A Very Murray Christmas
Though there is much festive warmth about A Very Murray Christmas, it adds up to less than the sum of its parts.
Bill Murray reunites with director Sofia Coppola for this Netflix Christmas special and as he roams around the Carlyle Hotel like a benign ghost of the season, the spectre of their previous collaboration naturally seems to haunt this offering. In fact, more than simply drawing comparison between the two, A Very Murray Christmas positively invites it. There's the downbeat mood, the careful direction and also the attention to aesthetics – here, the set's honeyed palette adds a richness and texture. However, overall there are only echoes of Lost In Translation's nuance or muted pathos.
There is a slight premise: Murray is set to perform a variety Christmas special from the hotel, but a blizzard prevents the lined-up stars – including George Clooney and Miley Cyrus – from arriving. The special is cancelled, much to the relief of producers played by Amy Poehler and Julie White. Murray then resolves to bring the mood up by saving a feast going to waste and bringing it to the bar, and along the way he reunites a jilted bride (Rashida Jones) with her groom (Jason Schwartzman). This never really approaches a plot, and probably isn't meant to: it's all just to facilitate the celebrity guests crooning onto screen. The evening then becomes the kind of variety night that was canned within the story – albeit a variety night of the downbeat sort we'd expect from Murray.

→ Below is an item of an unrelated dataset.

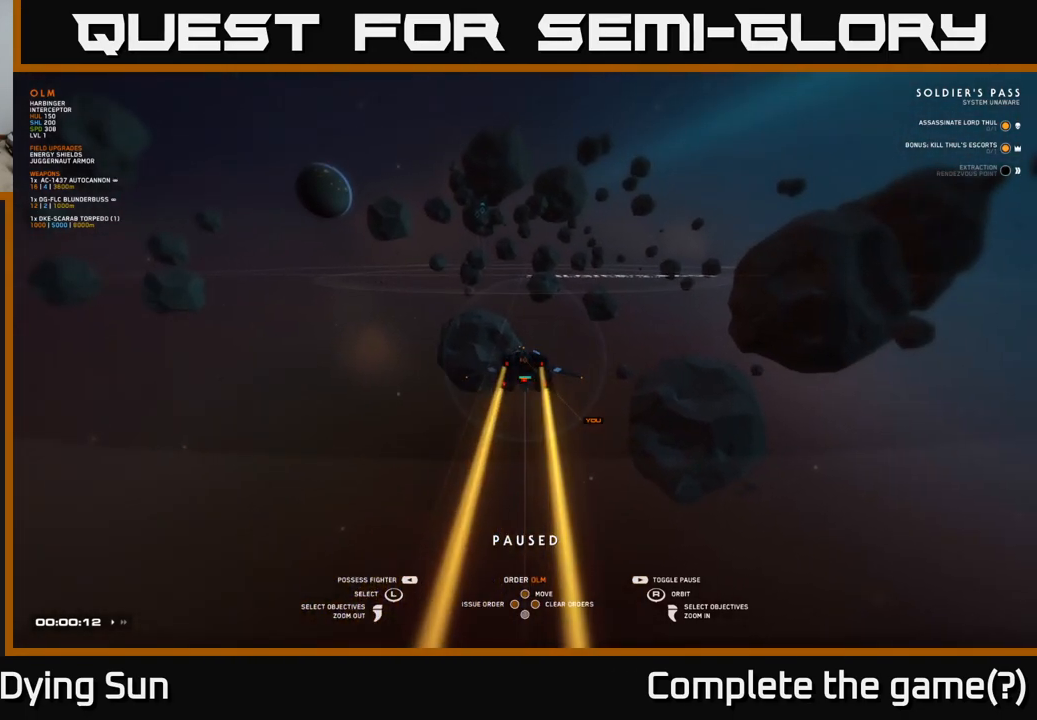
{"dt_ms": 500, "buttons": [], "left_stick": "center", "right_stick": "center", "events": [[167, "left_stick", "center"], [317, "left_stick", "left"], [483, "left_stick", "center"]]}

There's nothing too bad about any of this, there's a gentle amiability to its tone. But, despite the appearance of a calm pace and mood, the 14 songs and guest appearances become rather relentlessly crammed into a special that is under an hour. Detrimentally, this almost always overshadows the individual performance – however strong that performance is. There are exceptions: the scene and duet between Murray and Chris Rock suggests everything A Very Murray Christmas could be, with a naturalistic comedy generated from the awkward situation and the contrasting characters of the two, which segues effortlessly into their rendition of Do You Hear What I Hear?.
Then, towards the end, Murray dreams that Cyrus and Clooney really arrived after all. Though the set becomes more of a lavish winter landscape, Cyrus's performance is entirely without the smash and grab route to our attention we're perhaps expecting, and her turns of Let it Snow and Sleigh Ride are memorably straightforward.
With Cyrus particularly in mind, A Very Murray Christmas leaves us with a somewhat unexpected conclusion: the 'cancelled' version of the variety night (as Murray dreams of here) may well have been worth seeing more of, rather than just as the enjoyable last hurrah of the one we instead watched.